In the midst of the last Blogger Book Club, Corey passed me this quote from an essay by Andrew O’Hagan covering new books on The Smiths and Morrissey. It’s well worth reading in its entirety, but this was my hook:
Pop music is nostalgic in its bones–it is part of Morrissey’s gift always to have known this–and fans who adhere to its magic are in love with something that was passing as soon as it was made. True fans live in exile: that is their nature, their glory and their tragedy. People who love Elvis actually love a time when it was possible to be defined by your love of Elvis; people who continue to admire The Undertones want to believe they recognise an essence that defies the present.
A few days later, my pal Daphne let me page through her copy of Go Ask Ogre, a collection of intensely personal letters a young woman wrote to the front man of Skinny Puppy. In her distress, she confided in a stranger who it seems she felt closer to than most, if not all of the people around her.
Long before you could be “friends” with artists on MySpace and stalk them on Twitter, you could join their fan club, buy posters of them to paste up on your wall (your real-life bedroom wall) and feel that you belonged in their special circle even though they had no idea who you were. (You may have had Bye Bye Birdie fantasies, but for most, that’s not really how it went down. You signed up for the dream, not the reality.) Often the artist, as much as or even more so than the art, represented safe harbor, conjured a sense of identity, bridged confusion and pain (with or without a heavy dose of cliché, depending on your tastes), and offered companionship not in silence, but in songs that never asked for anything back.
I got lost thinking this over, tried to get unjaded enough to follow my gut on this and see how much people need music to actually survive in modern society, but even more so, depend on and cling to musicians.
You can sing along with them if you want to. No one else will care.
Chris Becker says
We will always need our shamans. And not everyone is up to the task. Great Gods don’t ride small horses.
Robin Hodge says
…people who continue to admire The Undertones want to believe they recognise an essence that defies the present…

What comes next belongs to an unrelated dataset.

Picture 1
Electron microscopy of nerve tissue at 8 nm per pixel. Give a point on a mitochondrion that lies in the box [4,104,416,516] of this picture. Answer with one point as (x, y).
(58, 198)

maybe people who admire the Undertones in this day and age also remember the fractious background they came from.Maybe there’s an understanding of the ‘Derry’ scenario, the backdrop of violence and bloodshed that not everyone was a party too. Maybe there’s an understanding and appreciation of their 2 minute pop driven singles that a 50 year old Londoner can get to grips with. Teenage kicks?
gurdonark says
I do not have much “rock fan” in me, in that sense of the term that encompasses my friend who, seeing ZZ Top in 1984 at a then-famed Dallas bar, approached their bodyguard to say “could you just tell the guys how much I love the song ______________?”.

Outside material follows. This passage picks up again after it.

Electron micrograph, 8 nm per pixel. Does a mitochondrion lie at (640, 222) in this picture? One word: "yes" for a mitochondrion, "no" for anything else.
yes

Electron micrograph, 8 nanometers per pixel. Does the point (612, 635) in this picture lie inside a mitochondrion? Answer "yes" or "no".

Yet I have a memory painfully sharp in what it is to be 21. In 1980, I did my “Summer school in the UK” Summer. It was a great time. My own favorite artist at that time was Bill Nelson, and it was a thrill to buy his new single “Do You Dream in Colour?” on his little indie Cocteau Records label when it would not be available back home for ages.
Yet there was that tangy, red-faced dilemma–should I try to get in touch and ask to meet him? After all, he was by then an entirely indie artist. It would have been entirely possible that an earnest letter would have yielded a result–a chance to visit the studio, to hear him play. Yet the awe I had for his work kept me from doing just that. In the event, the only concert he played during that time was just after I left. That tang of doubt and of hope–that was the one-way penpal-ism of everything that kept people joining fan clubs and citing lyrics in conversations as ways to express feelings. Indeed, though I never tried to contact the artist, I did visit his home town of Wakefield in an unsuccessful hunt for his earliest indie releases. It was a joy to visit a town not touristed, Goldsmith aside, where a rural carnival was in action.
Now that I am 50, I tend to listen to ambient and electronica artists with whom I can e-mail at will or meet at places like the chatroom at stillstream.com. I’m friends with some of them. Some of them are listeners of mine. No more idols, no more heroes, only people who share music with one another. In Creative Commons netlabel culture, we eschew seeking even money for work, because that sharing is a value in itself.
I am impressed with modern acts that “get” the safe harbour nature of the rockstar experience, while still being a bit more accessible than the old model. Many friends from around the country have their own John Darnielle/Mountain Goats story about having had a meaningful chat after a show.
Yet from 1980, I remember standing in the Hammersmith Odeon with thousands upon thousands of fans, singing “Waterloo Sunset” and “Lola” and the rest of the entire singalong Kinks catalog, with the Davies largely just letting the audience “sit in” as vocal session players. I wonder if that kind of communal, water cooler connection with a band exists anymore. Yet in 1980, the other great show I saw was a small bar performance by Clive Gregson and Any Trouble, a cult act then and a cult performer now. I like that in 1980 and in 2010, little bands doing fun work will be in Time Out, and then play to packed houses of 35 fans who love their niche.
Thank you for sharing this post, and for waking in me a fandom within long buried, but worth remembering.